Raoul Concepcion, MD
Urologists in Cancer Care
Director of Clinical Research
Urology Associates, PC
I am the third urologist in my family, having the good fortune to have both a father and older brother in the same field, albeit in different parts of the country (thankfully for them, they did not have to tolerate my idiosyncrasies on a daily basis). I recall being in medical school during the early 1980’s and my father getting involved with a partnership that involved joint ownership of a “stone machine” with other urologists in the central Ohio area. Unlike some of his other investment ventures, which were questionable at best and not an uncommon scenario for many physicians then and now, the lithotripsy partnership was an absolute home run and provided many years of financial stability to our family. Because the regulatory environment and the amount one could put away for retirement were much more restrictive than they are today, he was able to earn some extra income as a result, and retire a little earlier.

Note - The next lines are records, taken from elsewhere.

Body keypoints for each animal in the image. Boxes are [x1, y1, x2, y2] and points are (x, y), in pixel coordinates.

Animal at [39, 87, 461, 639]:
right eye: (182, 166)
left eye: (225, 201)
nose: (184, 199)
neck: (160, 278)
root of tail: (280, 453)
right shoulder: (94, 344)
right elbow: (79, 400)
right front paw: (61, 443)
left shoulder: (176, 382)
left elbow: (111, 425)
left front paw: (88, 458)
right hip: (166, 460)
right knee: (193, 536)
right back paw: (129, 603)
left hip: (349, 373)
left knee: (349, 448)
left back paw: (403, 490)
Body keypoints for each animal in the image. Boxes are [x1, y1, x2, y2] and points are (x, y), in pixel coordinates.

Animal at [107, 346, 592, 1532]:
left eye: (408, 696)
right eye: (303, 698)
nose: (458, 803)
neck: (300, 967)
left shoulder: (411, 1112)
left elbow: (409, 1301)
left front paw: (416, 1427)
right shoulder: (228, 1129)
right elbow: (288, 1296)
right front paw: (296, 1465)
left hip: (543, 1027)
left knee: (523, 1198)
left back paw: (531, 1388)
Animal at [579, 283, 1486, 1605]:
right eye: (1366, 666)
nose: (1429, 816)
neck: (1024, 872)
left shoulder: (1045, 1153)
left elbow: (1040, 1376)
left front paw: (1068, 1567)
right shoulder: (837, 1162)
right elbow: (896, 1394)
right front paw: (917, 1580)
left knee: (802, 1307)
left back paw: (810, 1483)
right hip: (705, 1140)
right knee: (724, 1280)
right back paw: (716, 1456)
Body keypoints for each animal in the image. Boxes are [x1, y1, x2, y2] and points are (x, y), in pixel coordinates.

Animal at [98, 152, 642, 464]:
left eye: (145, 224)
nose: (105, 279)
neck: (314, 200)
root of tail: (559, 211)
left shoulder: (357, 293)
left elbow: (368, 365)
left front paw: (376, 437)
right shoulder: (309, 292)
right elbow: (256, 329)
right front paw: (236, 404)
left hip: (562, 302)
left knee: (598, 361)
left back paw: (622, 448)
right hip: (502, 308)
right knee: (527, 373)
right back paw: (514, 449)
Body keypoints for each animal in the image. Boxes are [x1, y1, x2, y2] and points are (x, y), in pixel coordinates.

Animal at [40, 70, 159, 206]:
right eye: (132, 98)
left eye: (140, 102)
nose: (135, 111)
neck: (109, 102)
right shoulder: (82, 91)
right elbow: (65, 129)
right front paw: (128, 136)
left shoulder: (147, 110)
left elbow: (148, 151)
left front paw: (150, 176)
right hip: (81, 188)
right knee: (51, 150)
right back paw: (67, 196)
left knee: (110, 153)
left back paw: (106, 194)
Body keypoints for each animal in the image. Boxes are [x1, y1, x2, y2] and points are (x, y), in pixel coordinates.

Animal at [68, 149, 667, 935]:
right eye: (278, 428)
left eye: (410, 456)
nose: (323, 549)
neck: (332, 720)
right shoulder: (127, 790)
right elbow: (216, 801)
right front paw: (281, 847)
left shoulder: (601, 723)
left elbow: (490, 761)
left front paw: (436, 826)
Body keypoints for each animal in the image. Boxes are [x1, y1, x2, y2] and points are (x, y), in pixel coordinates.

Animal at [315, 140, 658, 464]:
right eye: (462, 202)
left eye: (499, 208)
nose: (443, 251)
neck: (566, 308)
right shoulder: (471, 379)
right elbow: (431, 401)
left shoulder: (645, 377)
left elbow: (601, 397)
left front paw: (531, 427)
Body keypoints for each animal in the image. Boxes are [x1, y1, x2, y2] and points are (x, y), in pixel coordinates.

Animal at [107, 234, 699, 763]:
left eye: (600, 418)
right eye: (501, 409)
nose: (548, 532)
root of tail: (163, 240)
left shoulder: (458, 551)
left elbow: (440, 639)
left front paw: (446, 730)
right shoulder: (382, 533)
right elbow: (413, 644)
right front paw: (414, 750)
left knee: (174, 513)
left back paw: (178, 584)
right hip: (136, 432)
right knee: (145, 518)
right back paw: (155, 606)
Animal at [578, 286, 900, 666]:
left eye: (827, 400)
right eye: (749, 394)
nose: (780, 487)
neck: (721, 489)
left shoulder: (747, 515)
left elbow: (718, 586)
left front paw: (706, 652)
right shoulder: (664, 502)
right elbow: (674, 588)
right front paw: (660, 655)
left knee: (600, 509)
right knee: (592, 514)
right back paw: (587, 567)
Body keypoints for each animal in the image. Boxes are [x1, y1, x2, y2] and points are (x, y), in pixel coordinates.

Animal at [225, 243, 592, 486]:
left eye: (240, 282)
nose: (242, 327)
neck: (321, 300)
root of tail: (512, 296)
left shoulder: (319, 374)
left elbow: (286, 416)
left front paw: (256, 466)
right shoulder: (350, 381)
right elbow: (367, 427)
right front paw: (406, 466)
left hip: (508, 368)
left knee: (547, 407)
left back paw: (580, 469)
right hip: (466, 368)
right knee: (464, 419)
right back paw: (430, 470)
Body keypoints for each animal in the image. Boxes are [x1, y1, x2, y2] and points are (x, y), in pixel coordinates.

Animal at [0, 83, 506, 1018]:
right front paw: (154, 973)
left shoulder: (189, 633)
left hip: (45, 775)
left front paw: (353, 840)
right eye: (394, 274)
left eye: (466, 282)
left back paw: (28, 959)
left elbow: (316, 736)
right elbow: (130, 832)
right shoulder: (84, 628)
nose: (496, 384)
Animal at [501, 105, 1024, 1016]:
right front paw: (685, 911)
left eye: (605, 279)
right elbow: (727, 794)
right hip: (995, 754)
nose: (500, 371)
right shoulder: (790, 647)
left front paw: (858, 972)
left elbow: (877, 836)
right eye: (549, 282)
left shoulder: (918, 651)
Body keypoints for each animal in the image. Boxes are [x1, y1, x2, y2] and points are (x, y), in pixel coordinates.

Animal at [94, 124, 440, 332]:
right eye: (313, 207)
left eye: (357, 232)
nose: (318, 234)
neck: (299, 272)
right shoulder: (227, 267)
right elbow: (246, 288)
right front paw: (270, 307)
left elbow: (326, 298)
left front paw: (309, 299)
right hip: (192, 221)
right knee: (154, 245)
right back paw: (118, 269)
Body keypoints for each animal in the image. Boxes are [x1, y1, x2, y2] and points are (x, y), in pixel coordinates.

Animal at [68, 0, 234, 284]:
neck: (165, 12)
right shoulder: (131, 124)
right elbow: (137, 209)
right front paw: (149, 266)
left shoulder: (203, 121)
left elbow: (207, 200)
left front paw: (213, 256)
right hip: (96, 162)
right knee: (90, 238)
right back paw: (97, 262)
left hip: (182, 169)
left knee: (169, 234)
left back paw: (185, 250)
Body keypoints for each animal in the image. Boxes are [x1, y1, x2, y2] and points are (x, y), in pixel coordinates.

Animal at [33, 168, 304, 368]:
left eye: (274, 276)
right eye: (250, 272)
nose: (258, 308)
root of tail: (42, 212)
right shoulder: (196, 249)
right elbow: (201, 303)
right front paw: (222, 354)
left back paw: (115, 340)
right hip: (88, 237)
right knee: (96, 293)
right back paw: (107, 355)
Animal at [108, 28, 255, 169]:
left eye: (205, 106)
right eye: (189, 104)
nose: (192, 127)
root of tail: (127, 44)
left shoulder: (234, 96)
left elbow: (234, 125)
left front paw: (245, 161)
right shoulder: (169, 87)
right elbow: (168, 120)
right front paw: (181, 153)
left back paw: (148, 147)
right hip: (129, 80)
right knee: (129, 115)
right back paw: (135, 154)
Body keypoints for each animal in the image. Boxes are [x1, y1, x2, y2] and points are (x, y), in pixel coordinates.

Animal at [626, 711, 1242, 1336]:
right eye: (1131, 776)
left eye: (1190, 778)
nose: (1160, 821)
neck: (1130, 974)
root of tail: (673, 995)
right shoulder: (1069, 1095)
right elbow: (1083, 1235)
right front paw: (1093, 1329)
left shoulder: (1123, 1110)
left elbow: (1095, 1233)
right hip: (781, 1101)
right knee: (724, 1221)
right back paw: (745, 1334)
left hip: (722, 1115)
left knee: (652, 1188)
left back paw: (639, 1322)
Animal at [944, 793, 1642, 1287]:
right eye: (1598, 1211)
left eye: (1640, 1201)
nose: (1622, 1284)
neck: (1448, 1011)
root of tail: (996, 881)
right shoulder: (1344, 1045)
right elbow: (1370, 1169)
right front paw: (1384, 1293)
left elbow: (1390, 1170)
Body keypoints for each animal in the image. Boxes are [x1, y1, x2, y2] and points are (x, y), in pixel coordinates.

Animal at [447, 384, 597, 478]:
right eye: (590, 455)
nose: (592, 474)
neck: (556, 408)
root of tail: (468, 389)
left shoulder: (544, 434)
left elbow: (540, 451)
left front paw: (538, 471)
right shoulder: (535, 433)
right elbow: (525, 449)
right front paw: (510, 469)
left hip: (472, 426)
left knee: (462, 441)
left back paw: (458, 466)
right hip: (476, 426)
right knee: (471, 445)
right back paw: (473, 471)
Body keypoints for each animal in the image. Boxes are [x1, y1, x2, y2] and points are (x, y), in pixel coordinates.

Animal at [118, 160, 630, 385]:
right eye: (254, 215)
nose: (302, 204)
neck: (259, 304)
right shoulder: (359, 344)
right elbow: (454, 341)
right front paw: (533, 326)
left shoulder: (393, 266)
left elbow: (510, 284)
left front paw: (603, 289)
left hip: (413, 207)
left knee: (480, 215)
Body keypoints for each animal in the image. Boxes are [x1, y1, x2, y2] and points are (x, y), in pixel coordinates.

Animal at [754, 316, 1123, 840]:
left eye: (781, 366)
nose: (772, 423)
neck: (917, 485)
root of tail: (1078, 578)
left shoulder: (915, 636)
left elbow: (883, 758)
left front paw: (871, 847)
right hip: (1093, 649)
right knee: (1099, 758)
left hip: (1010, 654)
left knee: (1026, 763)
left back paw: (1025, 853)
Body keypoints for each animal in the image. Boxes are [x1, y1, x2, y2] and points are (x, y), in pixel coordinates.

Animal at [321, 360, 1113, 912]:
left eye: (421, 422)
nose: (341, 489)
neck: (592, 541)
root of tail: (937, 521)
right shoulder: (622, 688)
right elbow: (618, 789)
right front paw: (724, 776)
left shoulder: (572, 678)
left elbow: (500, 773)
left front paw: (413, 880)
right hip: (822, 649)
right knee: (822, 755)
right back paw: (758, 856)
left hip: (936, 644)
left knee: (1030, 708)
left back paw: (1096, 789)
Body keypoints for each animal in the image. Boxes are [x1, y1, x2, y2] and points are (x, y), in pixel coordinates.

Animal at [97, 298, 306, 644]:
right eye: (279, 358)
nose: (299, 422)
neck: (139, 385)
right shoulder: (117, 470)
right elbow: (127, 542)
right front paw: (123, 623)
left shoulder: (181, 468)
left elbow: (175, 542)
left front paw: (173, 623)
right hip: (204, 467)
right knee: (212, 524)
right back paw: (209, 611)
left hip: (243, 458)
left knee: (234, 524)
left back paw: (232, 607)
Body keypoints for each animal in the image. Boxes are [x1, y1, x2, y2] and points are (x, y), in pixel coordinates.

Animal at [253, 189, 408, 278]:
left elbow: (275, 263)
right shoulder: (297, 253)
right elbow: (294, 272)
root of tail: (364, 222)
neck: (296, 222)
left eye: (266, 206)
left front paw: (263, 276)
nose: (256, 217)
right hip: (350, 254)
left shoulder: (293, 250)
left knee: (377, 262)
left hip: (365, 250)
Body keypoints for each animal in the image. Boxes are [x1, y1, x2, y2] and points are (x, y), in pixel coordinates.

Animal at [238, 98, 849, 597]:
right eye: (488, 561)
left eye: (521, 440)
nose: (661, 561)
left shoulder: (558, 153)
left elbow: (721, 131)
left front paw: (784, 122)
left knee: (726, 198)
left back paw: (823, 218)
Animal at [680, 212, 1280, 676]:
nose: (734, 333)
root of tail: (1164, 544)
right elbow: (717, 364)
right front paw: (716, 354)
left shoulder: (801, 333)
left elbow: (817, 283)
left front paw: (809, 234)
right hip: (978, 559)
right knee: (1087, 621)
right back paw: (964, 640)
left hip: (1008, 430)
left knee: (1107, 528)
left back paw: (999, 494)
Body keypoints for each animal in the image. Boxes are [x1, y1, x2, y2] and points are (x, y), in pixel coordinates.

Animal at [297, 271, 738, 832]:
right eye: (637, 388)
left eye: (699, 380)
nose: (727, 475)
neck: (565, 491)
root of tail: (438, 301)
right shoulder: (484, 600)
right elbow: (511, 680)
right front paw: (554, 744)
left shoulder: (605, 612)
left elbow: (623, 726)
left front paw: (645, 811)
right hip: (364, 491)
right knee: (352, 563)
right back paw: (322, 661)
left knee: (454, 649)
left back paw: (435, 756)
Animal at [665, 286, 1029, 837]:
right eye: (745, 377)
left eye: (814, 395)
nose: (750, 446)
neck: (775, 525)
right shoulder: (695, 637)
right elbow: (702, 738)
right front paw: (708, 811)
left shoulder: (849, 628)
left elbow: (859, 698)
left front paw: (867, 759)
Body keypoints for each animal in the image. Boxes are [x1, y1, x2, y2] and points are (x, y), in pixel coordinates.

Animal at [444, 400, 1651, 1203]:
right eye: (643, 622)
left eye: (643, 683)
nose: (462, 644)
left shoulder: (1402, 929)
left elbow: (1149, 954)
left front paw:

Our specialty has always been able to adapt and adopt new technology and ideas: Lithotripsy is one example from the past, and today that adaptability is evidenced by the evolution of large group practices, which are now becoming more commonplace. I believe much of this has to do with the personality types that enter into this great field, as well as the fact that many urologists across the country had positive experiences with forming successful business ventures with their colleagues, just like my dad, despite being in competitive groups in the same market or region.
For the most part, as classically trained surgeons, we are all uÌˆber intense and strive to be the alpha presence in the room. As the old joke goes, if you ask a surgeon to name the three greatest surgeons in his field or area, he has no difficulty naming himself, but it is the other two he has problems identifying! Yet, because urologists recognized the need for a business model that allowed for state-of-the-art patient care and also provided financial return, lithotripsy partnerships were (and still are) successful. In forming lithotripsy partnerships, physicians had to relinquish some control to the management team and go against some of their natural tendency to always be the leader.
This holds true today as the urology community continues to adapt: As we evolve toward large group practices, not everyone can be the leader or president. But for the organization to be ultimately successful, which requires a mix of optimal patient management, integrated care, and financial stability, we are oftentimes forced to check our egos at the door and not micromanage and control every facet. This is very difficult for a surgeon to do, and thus not all urologists are suited to work well in a large group model.
But the ever-growing number of independent, large integrated practices in urology highlights the fact that for the most part, we as a specialty are very collegial and open to change. In fact, to my knowledge, no other specialty has a national network that equals what exists among large urology practices. Urologists realize that the biggest threats to our survival are not our urologic colleagues, but hospitals and insurance companies (and I would include the government in this latter category).
Times are changing rapidly in the healthcare environment. The days of walking into the operating theater, no H and P on the chart, telling the occasional off-color joke, uttering the occasional expletive, and having available to you whatever new instrument or latest greatest stent that just hit the market are long gone. They have long been replaced by not being able to even take the patient back to the operating room until the site-appropriate side has been marked, x-rays are available, and an accurate time out has been verbalized with all in agreement. This is all implemented for better, safer patient care, which is at the core of what we do.
In that same vein, we need to begin to migrate toward a system that embraces evidence-based medicine, and begin the development of protocols and the measurement of quality metrics. No longer can we continue to practice by “gestalt” or “feel,” without care for costs to the system or whether or not there is literature to support therapeutic and diagnostic plans. No longer can we say we practice better urology without outcomes data to back our claims. Payers are going to want to pay for quality and physicians who provide better care for the monies spent.
It is up to us as physicians, and not a bureaucrat or insurance executive, to define what those outcome metrics might look like. To that end, all of us, whether we practice in an academic setting, large group, or small solo practice, must work together as a specialty to help define and answer “What is good?” This solution requires working together as colleagues, just as we have done in the past. To borrow a song title from Dire Straits, we need to be “Brothers in Arms” to ensure survival of our chosen profession.